Here, we investigate the effect of the replacement of the FCNNs discussed in [7] by the U-nets. Table 1 lists the average of the aforementioned quantitative measures over the test set. In terms of PSNR, SSIM and NRMSE, both cascades deliver similar results. On the other hand, we report a statistically significant increase of the mean value of HPSI for all tested U-nets cascades, (\(p < 0.001\) for all cases). Figure 2 shows two examples of reconstructed images of the test set. Due the relatively small number of trainable parameters and the high undersampling factor, both approaches do not entirely remove the undersampling artifacts and fail at recovering fine details. Note that, however, the cascade with the FCNNs even introduces new artifacts. The phenomenon can be observed in several images reconstructed with the FCNNs cascade. On the other hand, the U-nets cascade seems to better preserve the overall structure of the images.

Table 1. Comparison of the proposed U-nets cascade with a cascade of FCNNs with residual connections. The measures are averaged over the test set.
Fig. 3.
figure 3

Variation of the length of the cascade. Ground truth (top left), FBP-reconstruction from undersampled data (bottom left), U1 E3 C2 K64 F2-reconstruction (top middle), U2 E3 C4 K32 F2-reconstruction (bottom middle), U3 E3 C3 K64-reconstruction (top right), U4 E3 C2 K32 F2-reconstruction (bottom right). The yellow arrows point at the left coronary artery. (Color figure online)

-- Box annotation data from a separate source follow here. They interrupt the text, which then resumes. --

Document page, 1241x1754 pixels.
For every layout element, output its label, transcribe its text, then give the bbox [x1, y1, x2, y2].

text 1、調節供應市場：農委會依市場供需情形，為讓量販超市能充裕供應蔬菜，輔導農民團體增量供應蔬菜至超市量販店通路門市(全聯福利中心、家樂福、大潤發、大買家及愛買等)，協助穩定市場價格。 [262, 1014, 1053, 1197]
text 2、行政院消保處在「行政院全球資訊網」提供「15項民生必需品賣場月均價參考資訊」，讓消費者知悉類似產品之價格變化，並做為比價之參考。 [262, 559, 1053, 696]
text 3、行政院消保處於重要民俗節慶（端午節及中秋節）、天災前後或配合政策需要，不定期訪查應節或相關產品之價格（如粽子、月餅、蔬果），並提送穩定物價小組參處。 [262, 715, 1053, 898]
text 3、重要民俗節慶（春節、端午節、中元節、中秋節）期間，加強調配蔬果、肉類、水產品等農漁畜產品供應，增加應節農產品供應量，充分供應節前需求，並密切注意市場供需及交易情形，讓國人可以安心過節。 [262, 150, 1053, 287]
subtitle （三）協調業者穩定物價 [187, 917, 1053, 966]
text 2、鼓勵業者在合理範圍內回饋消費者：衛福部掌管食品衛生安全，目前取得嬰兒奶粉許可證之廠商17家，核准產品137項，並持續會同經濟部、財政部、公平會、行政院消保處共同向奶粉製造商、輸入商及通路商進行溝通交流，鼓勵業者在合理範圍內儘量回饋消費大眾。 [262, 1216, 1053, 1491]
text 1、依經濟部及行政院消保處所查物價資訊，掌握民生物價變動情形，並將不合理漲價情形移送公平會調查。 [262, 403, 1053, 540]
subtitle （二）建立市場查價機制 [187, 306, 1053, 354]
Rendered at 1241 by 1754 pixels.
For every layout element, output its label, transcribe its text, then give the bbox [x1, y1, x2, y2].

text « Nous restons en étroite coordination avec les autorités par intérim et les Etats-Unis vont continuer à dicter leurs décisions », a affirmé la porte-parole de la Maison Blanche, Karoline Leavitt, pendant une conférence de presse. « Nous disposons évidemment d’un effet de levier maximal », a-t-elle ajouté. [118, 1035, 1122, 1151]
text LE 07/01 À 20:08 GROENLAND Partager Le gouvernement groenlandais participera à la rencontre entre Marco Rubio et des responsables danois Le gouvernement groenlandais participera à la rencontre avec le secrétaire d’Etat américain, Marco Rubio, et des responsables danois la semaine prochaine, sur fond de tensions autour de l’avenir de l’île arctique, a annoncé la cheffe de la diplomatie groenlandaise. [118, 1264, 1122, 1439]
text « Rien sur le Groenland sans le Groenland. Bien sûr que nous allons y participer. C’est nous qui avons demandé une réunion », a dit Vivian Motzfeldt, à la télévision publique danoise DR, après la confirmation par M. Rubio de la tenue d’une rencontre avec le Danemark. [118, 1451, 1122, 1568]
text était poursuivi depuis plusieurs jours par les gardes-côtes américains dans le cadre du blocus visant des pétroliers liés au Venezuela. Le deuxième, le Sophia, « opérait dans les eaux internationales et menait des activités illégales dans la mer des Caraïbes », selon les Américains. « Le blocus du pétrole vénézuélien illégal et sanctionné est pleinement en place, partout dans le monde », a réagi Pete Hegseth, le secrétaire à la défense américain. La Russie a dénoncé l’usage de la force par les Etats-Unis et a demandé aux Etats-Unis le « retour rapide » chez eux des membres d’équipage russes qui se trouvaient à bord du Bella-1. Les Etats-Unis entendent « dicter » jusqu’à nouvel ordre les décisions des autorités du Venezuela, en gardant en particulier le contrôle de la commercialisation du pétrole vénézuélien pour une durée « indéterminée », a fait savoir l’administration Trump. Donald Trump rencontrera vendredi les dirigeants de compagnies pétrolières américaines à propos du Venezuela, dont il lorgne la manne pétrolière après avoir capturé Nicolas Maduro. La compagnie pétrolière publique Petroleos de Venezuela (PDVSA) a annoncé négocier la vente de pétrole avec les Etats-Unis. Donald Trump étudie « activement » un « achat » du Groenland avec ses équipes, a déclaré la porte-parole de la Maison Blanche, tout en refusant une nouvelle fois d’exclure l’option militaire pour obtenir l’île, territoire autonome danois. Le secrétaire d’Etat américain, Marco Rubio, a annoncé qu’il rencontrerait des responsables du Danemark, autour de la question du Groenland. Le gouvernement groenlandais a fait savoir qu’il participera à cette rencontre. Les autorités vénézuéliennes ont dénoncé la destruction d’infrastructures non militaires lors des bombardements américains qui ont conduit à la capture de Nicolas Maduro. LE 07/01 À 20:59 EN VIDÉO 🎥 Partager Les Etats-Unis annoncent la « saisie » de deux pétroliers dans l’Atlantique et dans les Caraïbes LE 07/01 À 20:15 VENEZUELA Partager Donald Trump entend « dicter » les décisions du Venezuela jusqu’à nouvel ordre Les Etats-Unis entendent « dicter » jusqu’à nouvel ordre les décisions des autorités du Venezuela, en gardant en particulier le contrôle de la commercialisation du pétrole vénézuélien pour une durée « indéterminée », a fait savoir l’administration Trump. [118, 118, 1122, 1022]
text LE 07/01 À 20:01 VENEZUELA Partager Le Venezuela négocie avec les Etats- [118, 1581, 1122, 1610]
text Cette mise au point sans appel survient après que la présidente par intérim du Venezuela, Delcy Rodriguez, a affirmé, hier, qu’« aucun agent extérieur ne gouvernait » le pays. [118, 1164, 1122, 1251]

Table 2. Variation of the length of the U-nets cascade. The measures are averaged over the test set.

Effect of the Cascade: In this experiment, we test different network architectures where we vary the length of the cascade. Figure 3 shows an image reconstructed with different network cascades. The results show that the left coronary artery is better visible in the images reconstructed with the U-nets cascades compared to a single U-net. In contrast to the results presented in [7], increasing the length of the cascades does not further improve the results. We attribute this to the fact that the inversion of the Radon-transform is ill-posed and therefore, numerical errors due to the inversion of \(\mathbf {R}\) prevail over the presence of the data consistency layers. However, when we replace a single U-net by a U-nets cascade, the network’s performance statistically significantly increases (\(p< 0.001\)) with respect to all measures except for SSIM, where a single U-net yields the best results, see Table 2.

3.3 Conclusion

In this work, we have presented a new network architecture for image reconstruction in sparse view CT. Replacing the FCNNs by U-nets in the cascade in [7] visually improves the reconstruction in sparse view CT. The proposed U-nets cascade outperforms the single U-net architecture with respect to all reported quantitative measures except for SSIM and better preserves fine anatomic details. By adapting the data-acquisition process and the index set I, the architecture is directly applicable to other limited data inverse problems such as limited angle CT where we expect the method to deliver even better results as the portion of measured data which can be used in the reconstruction is significantly larger. Furthermore, we expect the extension of the network cascade employing U-nets as sub-networks also to further improve the image reconstruction in MRI.